Oscar Blogging

We’re live blogging Oscar time. Feel free to add your comments.

Dress review. So, Kiera Knightly looks great. Love the dress. Love the necklace.
Will someone tell George Clooney that he’s not funny.
So, I heard that the Oscars is supposed to have super low viewership this year. No big blockbuster movies up for awards. And some people think that my lover, Jon Stewart, might not capture middle America. Shut up.

Isaac Mizrahi loved Brokeback Mountain. Yes, that’s a shocker.
Nicole Kidman. Botox.
What’s with all the lemon dresses? Lemon-yellow is NOT a good color for red heads. My style tip for the evening.

Forgive the retarded design scheme. Typepad has issues tonight.

OK. Here’s a fun game. Switch between E!, channel 7 and 11 and watch George Clooney make the same lame joke three times.

So, the theme of the evening isn’t lemony dresses. It’s Hollywood as the Liberal Den of Iniquity. Jon Stewart, my lover, brought it up. And George Clooney said that we’re liberal and we’re proud.

Dolly Parton is doing her thing, God love her. I ran into Dolly once at the Pierre Hotel in Manhattan. I was there for high tea, and Dolly showed up wearing a turquoise jump suit. Actually, the jump suit had knickers on the bottom. God love her. Just sing 9 to 5, honey.

Luke or Owen?

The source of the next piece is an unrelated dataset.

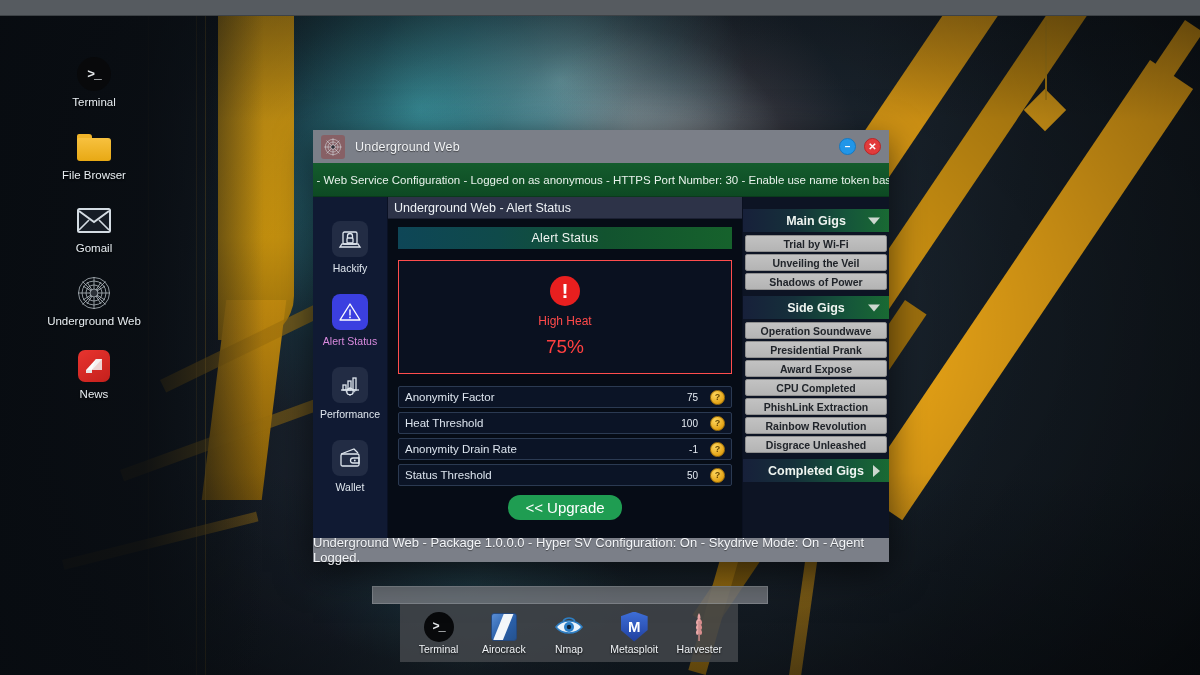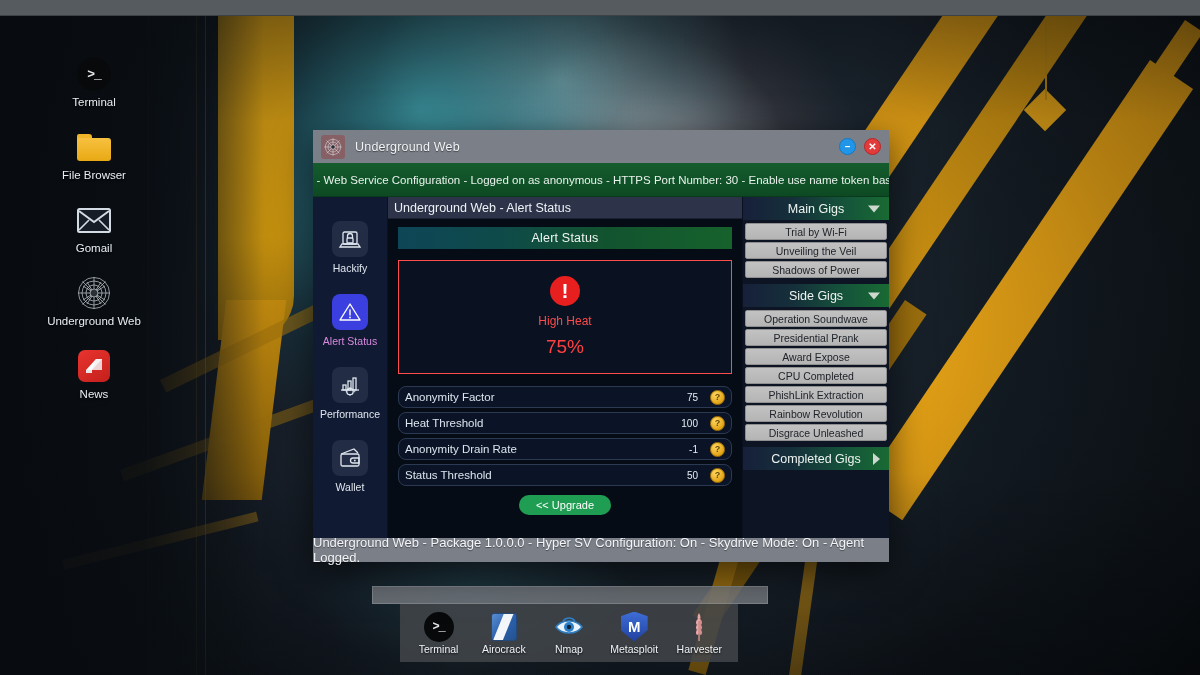"Main Gigs" #gigs { font-weight: none -> bold; padding-top: 0 -> 12px }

Yes.

So, back a year ago when I bought this laptap, I said no network card for me. No, far better, to run up the stairs during commercial breaks to blog. Moron.

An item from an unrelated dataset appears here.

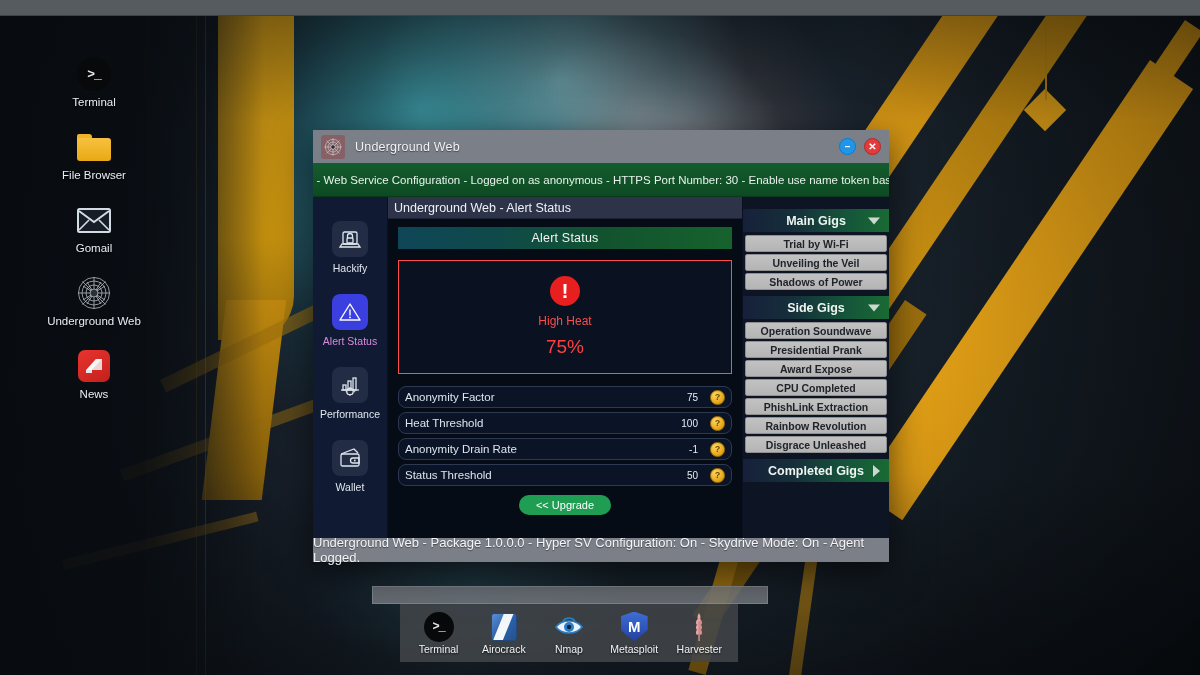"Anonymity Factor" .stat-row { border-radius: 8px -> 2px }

Jon Stewart, my lover, keeps making political jokes that are just whizzing over those poor, dumb people’s heads.

My God, look at the pre-natal boobage on Rachel Weisz.

Steve wants to know if Lauren Bacall is bombed.

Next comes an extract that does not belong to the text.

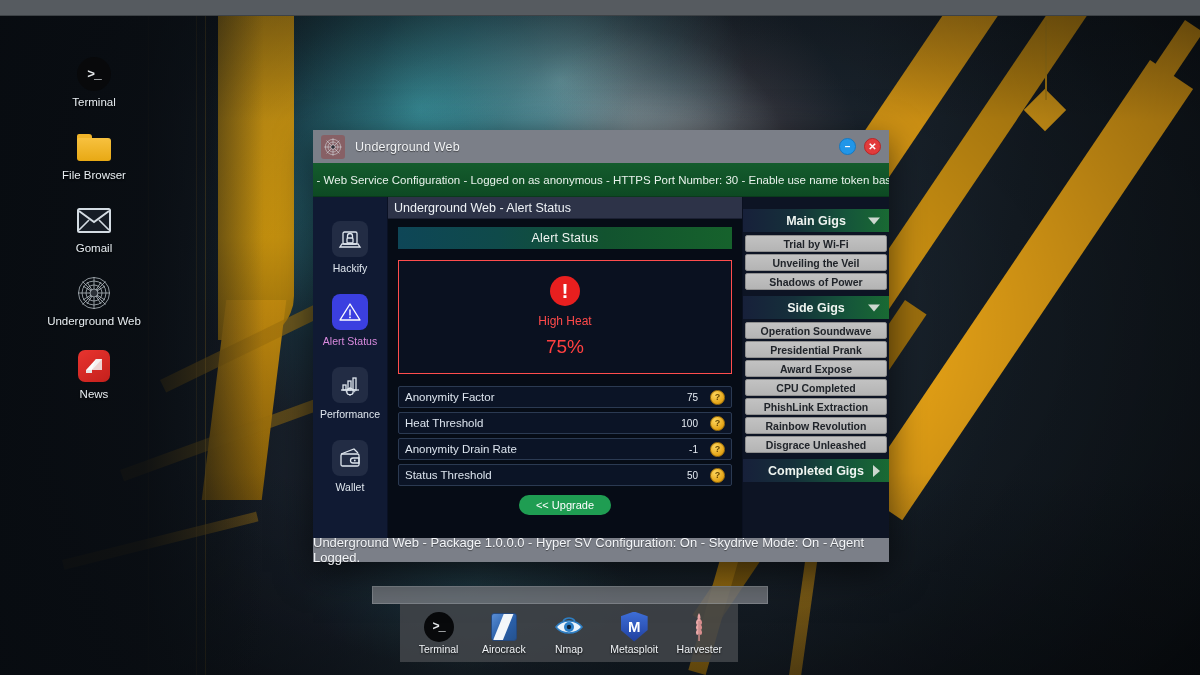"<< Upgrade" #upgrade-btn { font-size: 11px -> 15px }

Charlize. Nice dress except for the bow. The damn Penguin movie won. We wanted Sharpe James.

Fashion tip from J. Lo. If you pull back your hair tight enough, instant face lift. Thanks, Jenny.

For the record. 1 Corona. 1 Martini. 2 Olives.

Keanu Reeves. . Yep. It’s always a head scratcher.

OK. Who likes montages? I like montages. First of all, it gives my funny man and lover, Jon Stewart, a chance for a little breather. Secondly, I got to see Dolly give that line that never goes stale. “You stay there or I’ll turn you from a rooster to a hen in just one shot.”

Dan, Salma looked nice in blue.

Lily Tomlin and Meryl Streep. Best. Intro. Ever. Reminded me how much I like Robert Altman. I’ll have do the Blockbuster thing and revisit Gosford Park and the Player.

Yes. Queen gets to give the award to the hiphop song. Good moment.

Got to have the “Remind Them Who Died” montage. I hope to be in one of those some day.

In Turkey, they translated “Brokeback Mountain” as “Faggot Cowboys.”

Phillip Seymour Hoffman wins for best actor. Oh good, Steve can tell me again about that time he saw Hoffman on the subway. Oh, gee. I never heard that story before, dear. It’s marriage, people.

How much do we love Reese Witherspoon? A ton. Great role. Great tunes. I didn’t know T-Bone Burnett did the music to that movie also. Why wasn’t that music up for an award? Great speech. “Just trying to matter…” Me, too, Reese. Me, too.

To the person who showed up here by googling “Jon+Stewart+Not+Funny,” be gone.

They must be running over time. The orchestra is cutting off speeches and they made Nicholson run onto the stage. No hamming, Jack. Steve has already gone to bed.

Oh. That’s it. No final words from my lover? Well, that’s it, I guess. OK, I’ll admit it. He could have done better. Not so much on the ha-has. Psst, dear, cable is cooler than the Oscars. If they boot you off the Daily Show, you can always guest blog at 11D.

I’m off to bed and, yes, I have the bed spins. Thanks for coming by.

Give me your review. Best dress. Best speech. Best host.